Selected passage
-- Opening Marker --

Additionally, a creative service ("Concepts") division that handles marketing
communications, catalogs, database marketing and a multi-media division for
merchandising at point-of-sale are included."
The acquired businesses originated in 1970 and are headquartered in New York
with operations in the U.S. and Europe. The largest division offers proprietary,
patented and patent pending sampling systems that include MicroSilk(TM),
MicroDot(TM), Snap and Powder(TM), ColorDot(TM) and Ascent(TM). The turnaround
of these businesses is largely attributed to the stewardship (as CEO) of Jay
Gartlan. Mr. Gartlan has joined Arcade as Senior Vice President and will also
head up the Concepts Division.
Arcade plans to integrate the acquired products into its diversified product
group. Mr. Fox explained that "this combination will enhance Arcade's
proprietary portfolio, further enabling Arcade to offer its customers the most
sophisticated and diversified range of multi-sensory products available anywhere
in the world."

-- Closing Marker --

Dataset excerpts
-- Opening Marker --

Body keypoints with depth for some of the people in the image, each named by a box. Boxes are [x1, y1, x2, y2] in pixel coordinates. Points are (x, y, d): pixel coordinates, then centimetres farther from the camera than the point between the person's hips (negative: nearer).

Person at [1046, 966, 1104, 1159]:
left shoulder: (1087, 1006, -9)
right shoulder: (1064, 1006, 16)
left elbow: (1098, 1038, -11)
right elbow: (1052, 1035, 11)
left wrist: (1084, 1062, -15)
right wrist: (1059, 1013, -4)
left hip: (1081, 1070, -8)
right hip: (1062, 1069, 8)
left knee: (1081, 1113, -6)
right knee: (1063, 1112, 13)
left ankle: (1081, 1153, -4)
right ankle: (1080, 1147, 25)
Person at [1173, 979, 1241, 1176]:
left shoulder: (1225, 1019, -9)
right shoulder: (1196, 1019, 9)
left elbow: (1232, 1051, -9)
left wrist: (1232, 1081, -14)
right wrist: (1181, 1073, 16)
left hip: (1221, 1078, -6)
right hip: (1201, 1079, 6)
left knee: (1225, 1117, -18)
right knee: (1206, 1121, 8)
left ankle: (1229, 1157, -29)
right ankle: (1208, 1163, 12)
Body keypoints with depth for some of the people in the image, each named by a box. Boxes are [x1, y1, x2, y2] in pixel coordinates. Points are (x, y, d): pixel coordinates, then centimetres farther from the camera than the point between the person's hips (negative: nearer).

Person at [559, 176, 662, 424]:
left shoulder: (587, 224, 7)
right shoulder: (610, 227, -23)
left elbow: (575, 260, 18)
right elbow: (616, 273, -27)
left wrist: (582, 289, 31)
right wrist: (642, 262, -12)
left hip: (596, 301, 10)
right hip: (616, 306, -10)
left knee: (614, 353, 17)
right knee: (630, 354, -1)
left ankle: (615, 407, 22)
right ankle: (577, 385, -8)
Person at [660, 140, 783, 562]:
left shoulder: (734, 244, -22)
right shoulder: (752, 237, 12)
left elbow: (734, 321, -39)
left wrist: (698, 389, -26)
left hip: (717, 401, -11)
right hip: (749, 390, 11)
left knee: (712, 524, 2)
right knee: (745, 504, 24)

-- Closing Marker --

Work item A
Answer these about the acquisition passage:
(i) In what year did the acquired businesses originate?
(ii) What title has Mr. Gartlan taken at Arcade?
(iii) Into what does Arcade plan to integrate the acquired products?
Work item B
In the acquisition passage, rename "Senior Vice President" as "Executive Vice President" in the part that opens with the words containing "The acquired businesses" and closes with "the Concepts Division.". Then give that part again.

Problem solution A
(i) 1970
(ii) Senior Vice President
(iii) Its diversified product group

Problem solution B
The acquired businesses originated in 1970 and are headquartered in New York
with operations in the U.S. and Europe. The largest division offers proprietary,
patented and patent pending sampling systems that include MicroSilk(TM),
MicroDot(TM), Snap and Powder(TM), ColorDot(TM) and Ascent(TM). The turnaround
of these businesses is largely attributed to the stewardship (as CEO) of Jay
Gartlan. Mr. Gartlan has joined Arcade as Executive Vice President and will also
head up the Concepts Division.